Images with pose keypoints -
^^^^

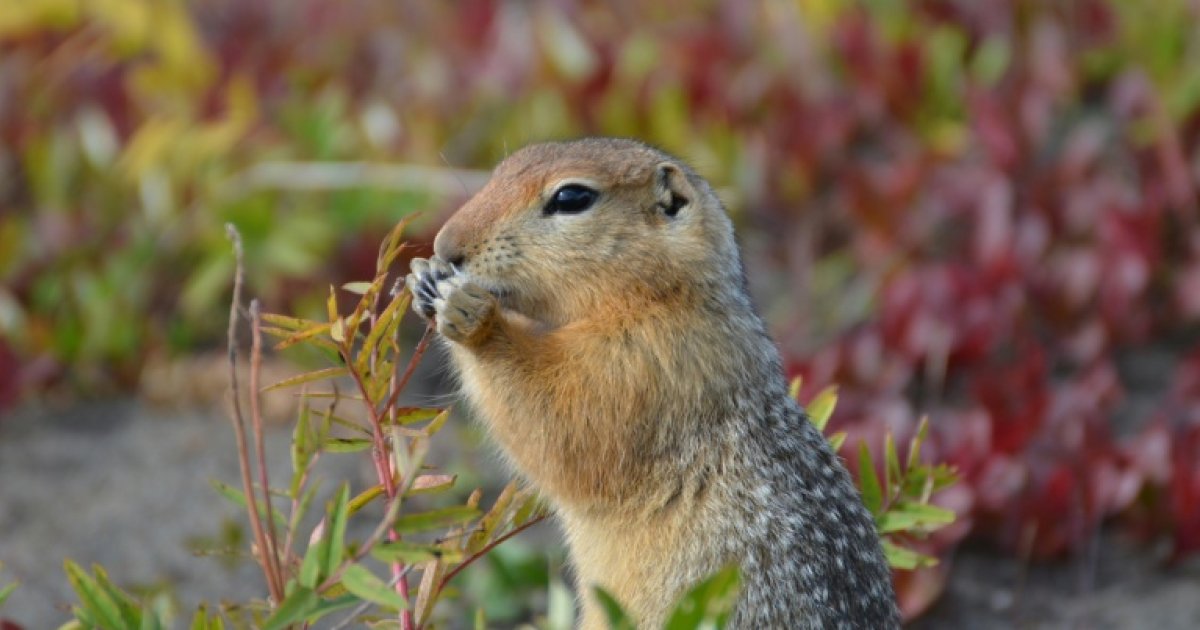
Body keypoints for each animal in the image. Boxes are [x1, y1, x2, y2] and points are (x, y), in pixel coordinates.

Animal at [406, 138, 900, 629]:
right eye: (503, 168)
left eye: (572, 197)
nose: (445, 246)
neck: (663, 297)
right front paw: (422, 277)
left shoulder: (649, 361)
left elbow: (564, 420)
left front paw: (470, 313)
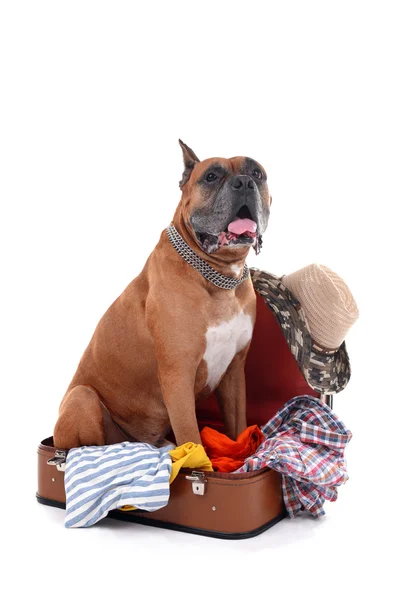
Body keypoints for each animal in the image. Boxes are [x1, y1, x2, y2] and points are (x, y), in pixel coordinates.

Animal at [53, 142, 272, 450]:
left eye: (256, 173)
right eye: (211, 177)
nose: (243, 183)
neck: (218, 275)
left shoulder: (233, 374)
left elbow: (238, 427)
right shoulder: (178, 376)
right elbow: (191, 436)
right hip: (81, 399)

^^^^

EXERCISE DETAILS -
Without changing a word, transcribe all of the data and omit its images.

COMPLETED TASK -
Body keypoints for each animal in the image. Boxes are [x1, y1, x2, y2] and points are (x, y), in pixel coordinates.

Animal at [406, 138, 900, 629]:
right eye: (503, 168)
left eye: (572, 197)
nose: (445, 246)
neck: (663, 297)
right front paw: (422, 277)
left shoulder: (649, 361)
left elbow: (564, 420)
left front paw: (470, 313)
Body keypoints for each animal in the image. Boxes are [x1, y1, x2, y2] and points are (x, y), in pixel coordinates.

Animal at [53, 142, 272, 450]:
left eye: (256, 173)
right eye: (211, 177)
nose: (243, 183)
neck: (218, 275)
left shoulder: (233, 374)
left elbow: (238, 427)
right shoulder: (178, 376)
right elbow: (191, 436)
right hip: (81, 399)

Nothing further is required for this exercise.